Boy Scouts "perversion files" released, reveal widespread cover up for alleged molesters
The so-called "perversion files" - 14,500 pages released by order of the Oregon Supreme Court - support claims that alleged sex abuse was covered up across the U.S. and to military bases overseas, from a small town in the Adirondacks to downtown Los Angeles.
The files were made public Thursday by Portland attorney Kelly Clark, although the Associated Press obtained copies weeks in advance and conducted an extensive review of them. At a news conference, Clark condemned the Boy Scouts of America for their attempts to suppress the files that reveal efforts that allowed sexual predators to go free while victims suffered in silence.
Clark blasted the Boy Scouts for their continuing legal battles to try to keep the full trove of files secret.
"You do not keep secrets hidden about dangers to children," said Clark, who in 2010 won a landmark lawsuit against the Boy Scouts on behalf of a plaintiff who was molested by an assistant scoutmaster in the 1980s.
The allegations stretch across the country and to military bases overseas, from a small town in the Adirondacks to downtown Los Angeles.
Clark is in possession of the files because he represented a Portland man who was abused by his assistant scoutmaster in the 1980s, a lawsuit that culminated in a jury siding with the client.

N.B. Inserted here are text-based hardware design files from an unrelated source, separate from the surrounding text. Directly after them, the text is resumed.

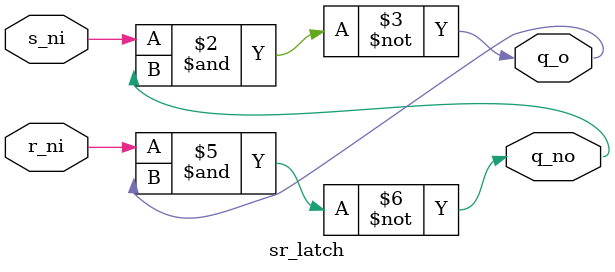
<source format=sv>
module sr_latch (
    input  logic s_ni,
    input  logic r_ni,
    output logic q_o,
    output logic q_no
);

  always_comb q_o = ~(s_ni & q_no);
  always_comb q_no = ~(r_ni & q_o);

endmodule

</source>
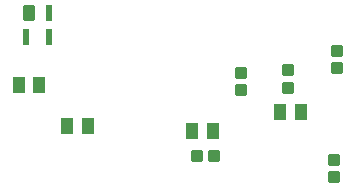
<source format=gbp>
G04*
G04 #@! TF.GenerationSoftware,Altium Limited,Altium Designer,20.2.5 (213)*
G04*
G04 Layer_Color=128*
%FSLAX44Y44*%
%MOMM*%
G71*
G04*
G04 #@! TF.SameCoordinates,3C0D8923-7957-4DC4-8908-925B2C91420C*
G04*
G04*
G04 #@! TF.FilePolarity,Positive*
G04*
G01*
G75*
G04:AMPARAMS|DCode=21|XSize=1.1mm|YSize=1.4mm|CornerRadius=0.055mm|HoleSize=0mm|Usage=FLASHONLY|Rotation=0.000|XOffset=0mm|YOffset=0mm|HoleType=Round|Shape=RoundedRectangle|*
%AMROUNDEDRECTD21*
21,1,1.1000,1.2900,0,0,0.0*
21,1,0.9900,1.4000,0,0,0.0*
1,1,0.1100,0.4950,-0.6450*
1,1,0.1100,-0.4950,-0.6450*
1,1,0.1100,-0.4950,0.6450*
1,1,0.1100,0.4950,0.6450*
%
%ADD21ROUNDEDRECTD21*%
G04:AMPARAMS|DCode=22|XSize=0.95mm|YSize=0.95mm|CornerRadius=0.0475mm|HoleSize=0mm|Usage=FLASHONLY|Rotation=180.000|XOffset=0mm|YOffset=0mm|HoleType=Round|Shape=RoundedRectangle|*
%AMROUNDEDRECTD22*
21,1,0.9500,0.8550,0,0,180.0*
21,1,0.8550,0.9500,0,0,180.0*
1,1,0.0950,-0.4275,0.4275*
1,1,0.0950,0.4275,0.4275*
1,1,0.0950,0.4275,-0.4275*
1,1,0.0950,-0.4275,-0.4275*
%
%ADD22ROUNDEDRECTD22*%
G04:AMPARAMS|DCode=48|XSize=0.95mm|YSize=0.95mm|CornerRadius=0.0475mm|HoleSize=0mm|Usage=FLASHONLY|Rotation=270.000|XOffset=0mm|YOffset=0mm|HoleType=Round|Shape=RoundedRectangle|*
%AMROUNDEDRECTD48*
21,1,0.9500,0.8550,0,0,270.0*
21,1,0.8550,0.9500,0,0,270.0*
1,1,0.0950,-0.4275,-0.4275*
1,1,0.0950,-0.4275,0.4275*
1,1,0.0950,0.4275,0.4275*
1,1,0.0950,0.4275,-0.4275*
%
%ADD48ROUNDEDRECTD48*%
G04:AMPARAMS|DCode=49|XSize=0.99mm|YSize=1.3mm|CornerRadius=0.0743mm|HoleSize=0mm|Usage=FLASHONLY|Rotation=0.000|XOffset=0mm|YOffset=0mm|HoleType=Round|Shape=RoundedRectangle|*
%AMROUNDEDRECTD49*
21,1,0.9900,1.1515,0,0,0.0*
21,1,0.8415,1.3000,0,0,0.0*
1,1,0.1485,0.4208,-0.5758*
1,1,0.1485,-0.4208,-0.5758*
1,1,0.1485,-0.4208,0.5758*
1,1,0.1485,0.4208,0.5758*
%
%ADD49ROUNDEDRECTD49*%
G04:AMPARAMS|DCode=50|XSize=0.59mm|YSize=1.3mm|CornerRadius=0.0443mm|HoleSize=0mm|Usage=FLASHONLY|Rotation=0.000|XOffset=0mm|YOffset=0mm|HoleType=Round|Shape=RoundedRectangle|*
%AMROUNDEDRECTD50*
21,1,0.5900,1.2115,0,0,0.0*
21,1,0.5015,1.3000,0,0,0.0*
1,1,0.0885,0.2508,-0.6058*
1,1,0.0885,-0.2508,-0.6058*
1,1,0.0885,-0.2508,0.6058*
1,1,0.0885,0.2508,0.6058*
%
%ADD50ROUNDEDRECTD50*%
D21*
X351050Y188440D02*
D03*
X333550D02*
D03*
X129749Y212000D02*
D03*
X112250D02*
D03*
X153210Y177010D02*
D03*
X170710D02*
D03*
X259250Y173000D02*
D03*
X276750D02*
D03*
D22*
X277999Y151610D02*
D03*
X263500D02*
D03*
D48*
X379130Y148330D02*
D03*
Y133830D02*
D03*
X340250Y209500D02*
D03*
Y224000D02*
D03*
X381500Y240750D02*
D03*
Y226250D02*
D03*
X300390Y207490D02*
D03*
Y221990D02*
D03*
D49*
X120800Y272500D02*
D03*
D50*
X138000D02*
D03*
Y252000D02*
D03*
X118800D02*
D03*
M02*

</source>
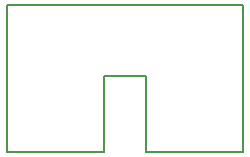
<source format=gbr>
G04 #@! TF.FileFunction,Profile,NP*
%FSLAX46Y46*%
G04 Gerber Fmt 4.6, Leading zero omitted, Abs format (unit mm)*
G04 Created by KiCad (PCBNEW 4.0.1-stable) date 6/17/2016 12:44:14 AM*
%MOMM*%
G01*
G04 APERTURE LIST*
%ADD10C,0.100000*%
%ADD11C,0.150000*%
G04 APERTURE END LIST*
D10*
D11*
X161750000Y-106500000D02*
X161750000Y-113000000D01*
X158250000Y-106500000D02*
X161750000Y-106500000D01*
X158250000Y-113000000D02*
X158250000Y-106500000D01*
X170000000Y-113000000D02*
X161750000Y-113000000D01*
X170000000Y-100500000D02*
X150000000Y-100500000D01*
X170000000Y-113000000D02*
X170000000Y-100500000D01*
X150000000Y-113000000D02*
X158250000Y-113000000D01*
X150000000Y-100500000D02*
X150000000Y-113000000D01*
M02*

</source>
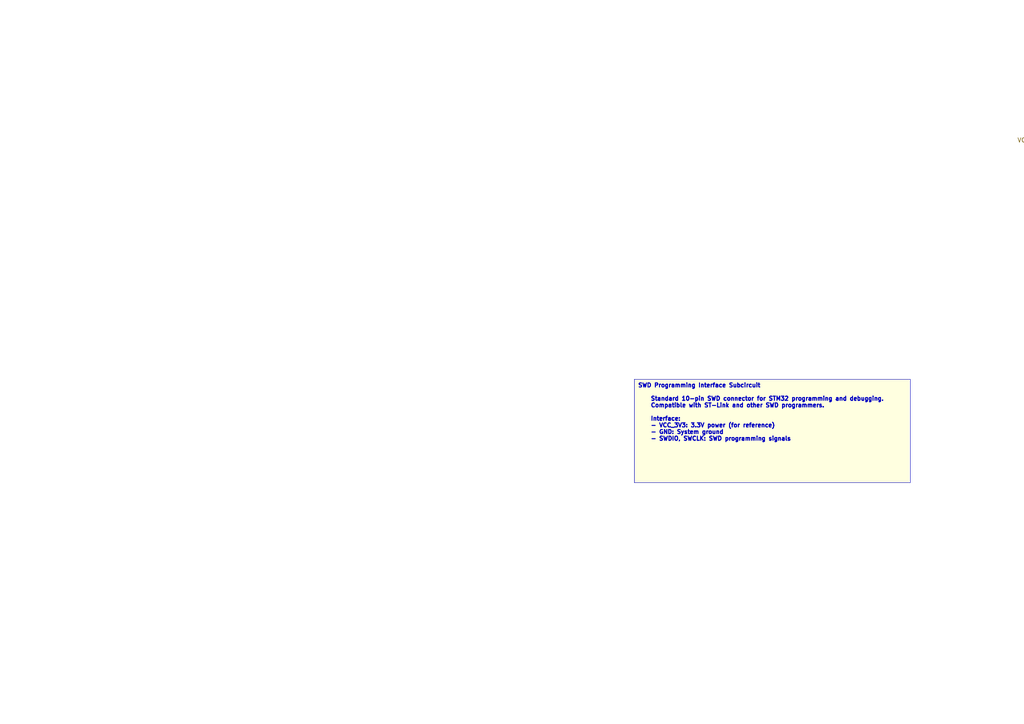
<source format=kicad_sch>
(kicad_sch
	(version 20250114)
	(generator "kicad_api")
	(generator_version 9.0)
	(uuid c25a3199-8451-4c71-a7e6-e49d21afd812)
	(paper A4)
	(paper A4)
	
	(title_block
		(title Programming_Interface)
		(date 2025-07-29)
		(company Circuit-Synth)
	)
	(symbol
		(lib_id Connector_Generic:Conn_02x05_Odd_Even)
		(at 309.88 45.72 0)
		(in_bom yes)
		(on_board yes)
		(dnp no)
		(uuid c147d416-c55e-4301-b03a-6f92a1deef83)
		(property
			"Reference"
			"J2"
			(at 309.88 40.72 0)
			(effects
				(font
					(size 1.27 1.27)
				)
			)
		)
		(property
			"Value"
			"SWD"
			(at 309.88 50.72 0)
			(effects
				(font
					(size 1.27 1.27)
				)
			)
		)
		(property
			"Footprint"
			"Connector_PinSocket_2.54mm:PinSocket_2x05_P2.54mm_Vertical"
			(at 309.88 55.72 0)
			(effects
				(font
					(size 1.27 1.27)
				)
				(hide yes)
			)
		)
		(instances
			(project
				"circuit"
				(path
					"/"
					(reference J2)
					(unit 1)
				)
			)
			(project
				"STM32_IMU_USBC_Hierarchical"
				(path
					"/3fe08051-55e1-4479-a9ba-a3e40f35f036/02b7daf5-a06b-4ad5-aac2-0d58d199d928/d4f39908-2e04-4d14-88d8-f48e7358d051"
					(reference J2)
					(unit 1)
				)
			)
		)
	)
	(hierarchical_label
		VCC_3V3
		(shape input)
		(at 304.8 40.64 180)
		(effects
			(font
				(size 1.27 1.27)
			)
			(justify right)
		)
		(uuid 81b6f8ca-82f2-4aa3-b723-fd4cc155dc58)
	)
	(hierarchical_label
		GND
		(shape input)
		(at 304.8 43.18 180)
		(effects
			(font
				(size 1.27 1.27)
			)
			(justify right)
		)
		(uuid 47bb8d34-e837-49dc-af42-5951b7e5f381)
	)
	(hierarchical_label
		GND
		(shape input)
		(at 304.8 45.72 180)
		(effects
			(font
				(size 1.27 1.27)
			)
			(justify right)
		)
		(uuid 363dedfd-d2d9-4e17-96c9-bf794613a12e)
	)
	(hierarchical_label
		GND
		(shape input)
		(at 304.8 50.8 180)
		(effects
			(font
				(size 1.27 1.27)
			)
			(justify right)
		)
		(uuid 2547853b-3ba2-49e8-950e-1e402ed60e08)
	)
	(hierarchical_label
		NC
		(shape input)
		(at 304.8 48.26 180)
		(effects
			(font
				(size 1.27 1.27)
			)
			(justify right)
		)
		(uuid a4ac72d2-1436-48e3-82fd-1ca346b41782)
	)
	(hierarchical_label
		NC
		(shape input)
		(at 317.5 48.26 0)
		(effects
			(font
				(size 1.27 1.27)
			)
			(justify left)
		)
		(uuid a836884b-83bf-405e-8cfd-fccd1eed87aa)
	)
	(hierarchical_label
		SWDIO
		(shape input)
		(at 317.5 40.64 0)
		(effects
			(font
				(size 1.27 1.27)
			)
			(justify left)
		)
		(uuid 1a1e5f36-c547-4104-ba35-636279088774)
	)
	(hierarchical_label
		SWCLK
		(shape input)
		(at 317.5 43.18 0)
		(effects
			(font
				(size 1.27 1.27)
			)
			(justify left)
		)
		(uuid f0227cec-ea01-490c-b321-2fee7570a869)
	)
	(hierarchical_label
		SWO
		(shape input)
		(at 317.5 45.72 0)
		(effects
			(font
				(size 1.27 1.27)
			)
			(justify left)
		)
		(uuid 186ed6b9-a895-480a-bce6-9104cce6dbfd)
	)
	(hierarchical_label
		NRST
		(shape input)
		(at 317.5 50.8 0)
		(effects
			(font
				(size 1.27 1.27)
			)
			(justify left)
		)
		(uuid 902c0474-71bd-4938-9f55-a0d687dcbebf)
	)
	(text_box
		"SWD Programming Interface Subcircuit\n    \n    Standard 10-pin SWD connector for STM32 programming and debugging.\n    Compatible with ST-Link and other SWD programmers.\n    \n    Interface:\n    - VCC_3V3: 3.3V power (for reference)\n    - GND: System ground\n    - SWDIO, SWCLK: SWD programming signals"
		(exclude_from_sim yes)
		(at 184.0 110.0 0)
		(size 80.0 30.0)
		(margins
			1.0
			1.0
			1.0
			1.0
		)
		(stroke
			(width 0.1)
			(type solid)
		)
		(fill
			(type color)
			(color
				255
				255
				224
				1
			)
		)
		(effects
			(font
				(size 1.2 1.2)
				(thickness 0.254)
			)
			(justify left top)
		)
		(uuid 725eaf85-9109-4ce0-ae29-130a7ec5660c)
	)
	(text_box
		"SWD Programming Interface Subcircuit\n    \n    Standard 10-pin SWD connector for STM32 programming and debugging.\n    Compatible with ST-Link and other SWD programmers.\n    \n    Interface:\n    - VCC_3V3: 3.3V power (for reference)\n    - GND: System ground\n    - SWDIO, SWCLK: SWD programming signals"
		(exclude_from_sim yes)
		(at 184.0 110.0 0)
		(size 80.0 30.0)
		(margins
			1.0
			1.0
			1.0
			1.0
		)
		(stroke
			(width 0.1)
			(type solid)
		)
		(fill
			(type color)
			(color
				255
				255
				224
				1
			)
		)
		(effects
			(font
				(size 1.2 1.2)
				(thickness 0.254)
			)
			(justify left top)
		)
		(uuid 725eaf85-9109-4ce0-ae29-130a7ec5660c)
	)
	(sheet_instances
		(path
			"/3fe08051-55e1-4479-a9ba-a3e40f35f036/02b7daf5-a06b-4ad5-aac2-0d58d199d928/d4f39908-2e04-4d14-88d8-f48e7358d051"
			(page "1")
		)
	)
	(embedded_fonts no)
	(sheet_instances
		(path
			"/"
			(page "1")
		)
	)
)
</source>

The Scouts were ordered to pay $20 million.
Clark's colleague, attorney Paul Mones, said the files "show how pedophiles operate, how child molesters infiltrate youth organizations."
"These guys (abusers) basically were in a candy store, the way they thought about it," Mones said.
The files are a window on a much larger collection of documents the Boy Scouts of America began collecting soon after their founding in 1910. The files, kept at Boy Scout headquarters in Texas, consist of memos from local and national Scout executives,
handwritten letters from victims and their parents and newspaper clippings about legal cases. The files contain details about proven molesters, but also unsubstantiated allegations.
The Scouts launched a legal battle to keep the documents confidential but in June, the Oregon Supreme Court ruled that they could be released to the public with the redaction of victims' names. This is the first time that the earliest files have ever been put in the public domain.